Reviewed by Janet Garber

Crazy Love You is a fantastically fast read—one sitting—that quickly pulls us into the story of Ian and his two loves: Priss whom he’s known since childhood, redheaded, wild, over-the-top sexy Priss and sedate, white bread, private school-bred Megan, an overeducated, underemployed nanny, whom he hopes to marry.

From the get-go, we’re primed to expect trouble from the ex-girlfriend. We know it’s not going to be pretty.  Not only did Priss come to his rescue repeatedly when they were kids and he was a tailor made victim for classroom bullies, but she continues to be a force in his life, both positive and negative. She’s handed him the storyline for his acclaimed comic book series, Fatboy and Priss; he’s now, by most measures, rich and successful.  And she has not given up her habit of dropping in to his apartment uninvited for wild nights of boozing, drugging and sex.

We think we know what to expect until author Unger drops a bomb: no one has ever seen Priss.  Huh? Suddenly we get a Stephen King vibe coming in from left field. Oh, it’s that kind of story?

Like Nathaniel Hawthorne in The House of Seven Gables, Unger gives us two scenarios, the rational and the supernatural, and leaves it up to us to decide.  Ian grows up in a trauma zone, he’s given to violent displays and acts of anger of which he has no memory, his mother ships off to the local mental hospital, his father withdraws. So maybe Ian has burnt down houses, beat up and killed off enemies?  He insists it’s all Priss’s doing, that she acts to protect him, that she’s the superhero in his story.  In truth, he seems rather passive and nerdy, though the evidence mounts up against him and the police, by the end, are circling the wagons.
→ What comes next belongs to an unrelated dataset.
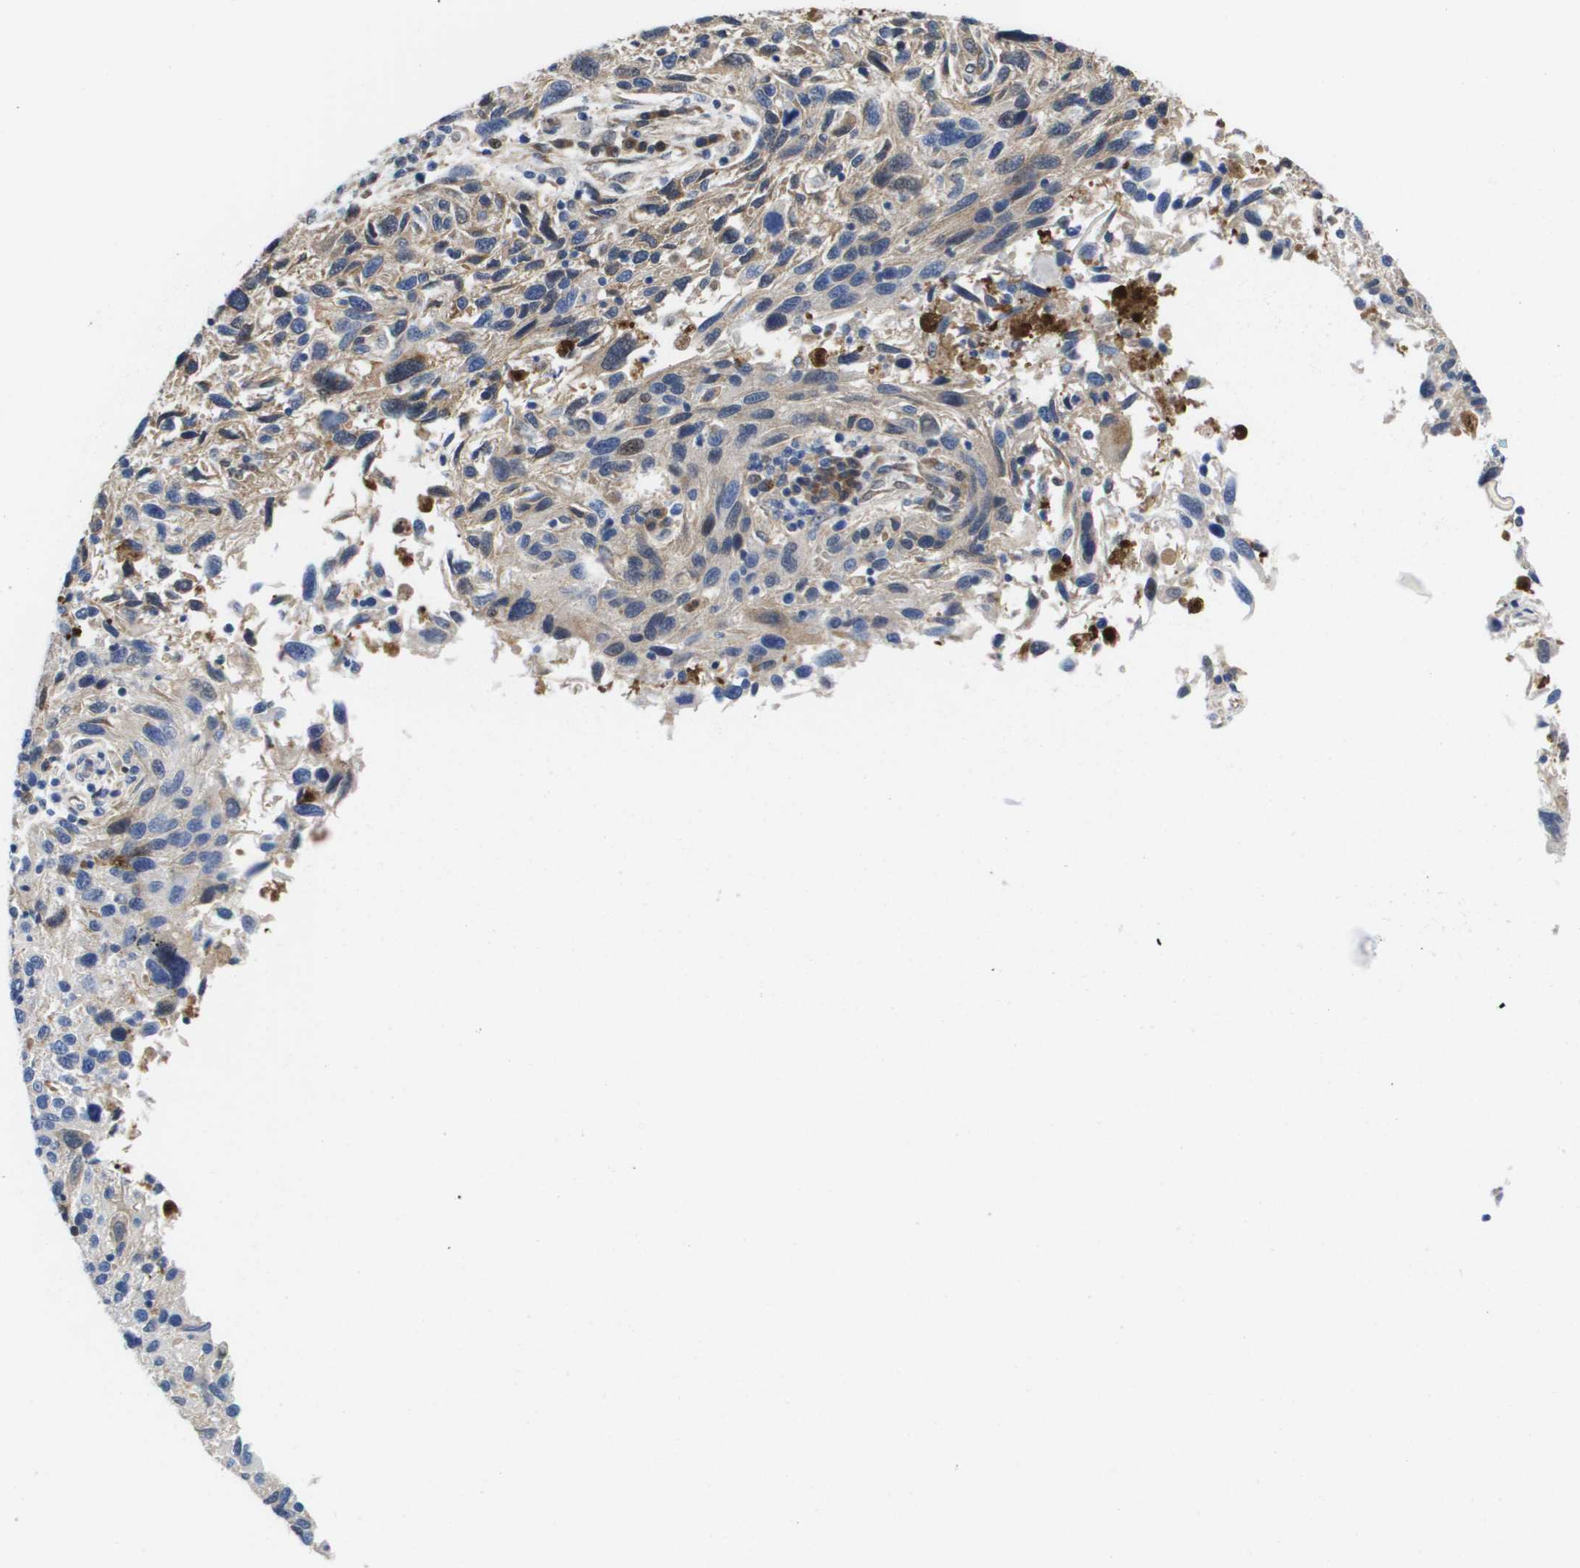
{"staining": {"intensity": "weak", "quantity": "<25%", "location": "cytoplasmic/membranous"}, "tissue": "melanoma", "cell_type": "Tumor cells", "image_type": "cancer", "snomed": [{"axis": "morphology", "description": "Malignant melanoma, NOS"}, {"axis": "topography", "description": "Skin"}], "caption": "DAB immunohistochemical staining of melanoma shows no significant positivity in tumor cells.", "gene": "SERPINC1", "patient": {"sex": "male", "age": 53}}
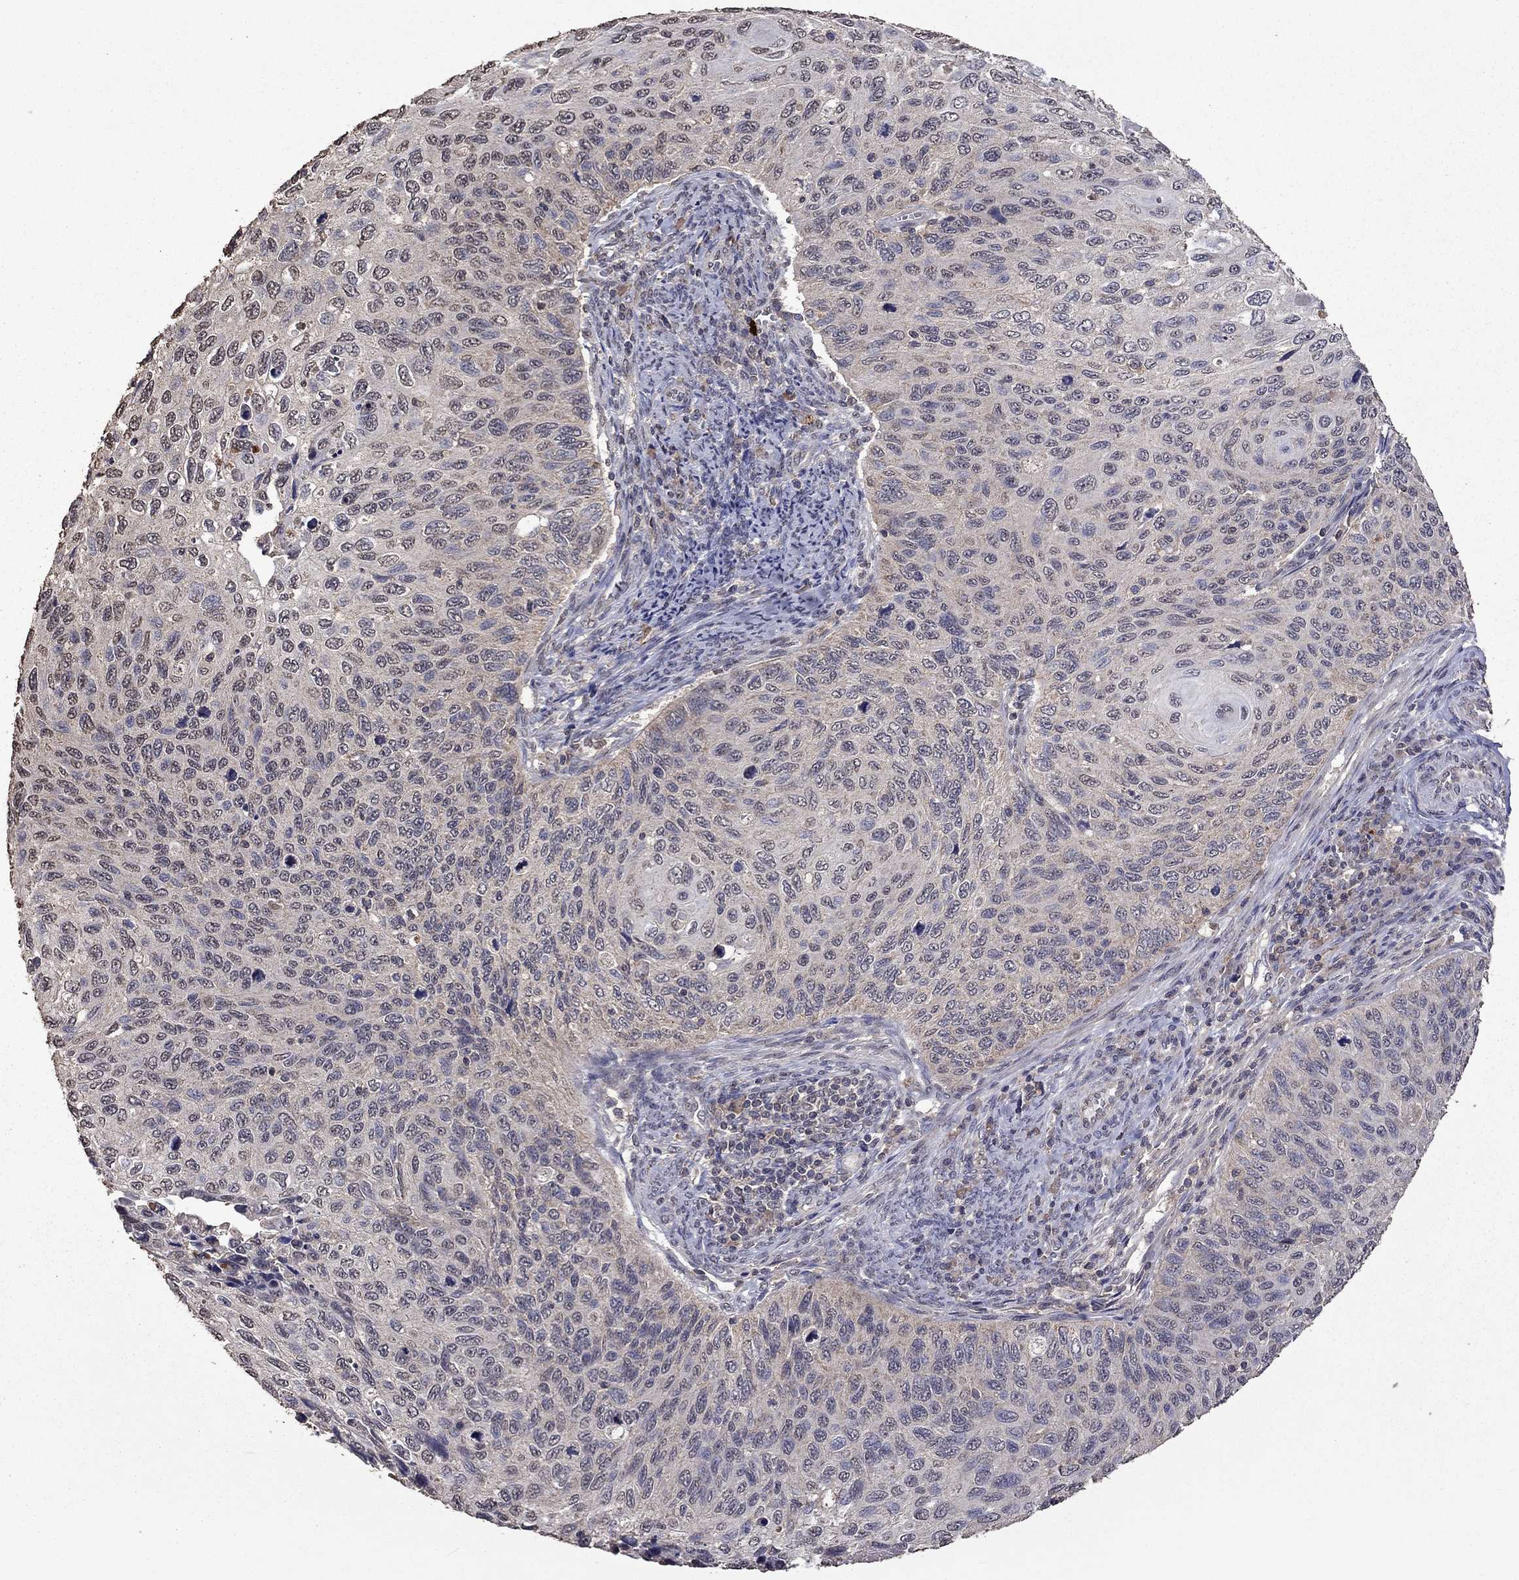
{"staining": {"intensity": "negative", "quantity": "none", "location": "none"}, "tissue": "cervical cancer", "cell_type": "Tumor cells", "image_type": "cancer", "snomed": [{"axis": "morphology", "description": "Squamous cell carcinoma, NOS"}, {"axis": "topography", "description": "Cervix"}], "caption": "Tumor cells are negative for brown protein staining in cervical squamous cell carcinoma.", "gene": "SERPINA5", "patient": {"sex": "female", "age": 70}}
Priss, meanwhile, flits about, an enticing, addictive, somewhat sinister presence in his life.  Unless he rids himself of her, he will never mature and take responsibility for his actions. Even his career is in jeopardy as readers of Fatboy and Priss are dropping off, and his editor is pressuring him to wind up the series, start anew.  But Ian can’t seem to extricate himself from his codependent relationship with Priss, on paper and in real life.

How will the action resolve?  Will Ian wind up with Priss or Megan? Will he face consequences for his actions—or are they Priss’s actions? Sit down in a comfortable recliner as I did or take this book on your next beach vacation to find out. Unger ties all the threads together in the end, giving us a satisfactory resolution to Ian’s dilemma, and one not completely expected.

Megan is a saint, returning for more, always on Ian’s side, his superego, always , always on the side of life.  Priss of course is pure id, all fire and impulse, her only imperative to protect Ian and fight his battles for him.  Ian himself is a bit too flaccid, far from a superhero type and not always someone we would want to emulate or admire.  But we’re on this journey with him, hoping he pulls himself together and it seems that he does, with a lot of help from his women. Perhaps his next comic book series will feature a bolder, more confident, more conventional male lead.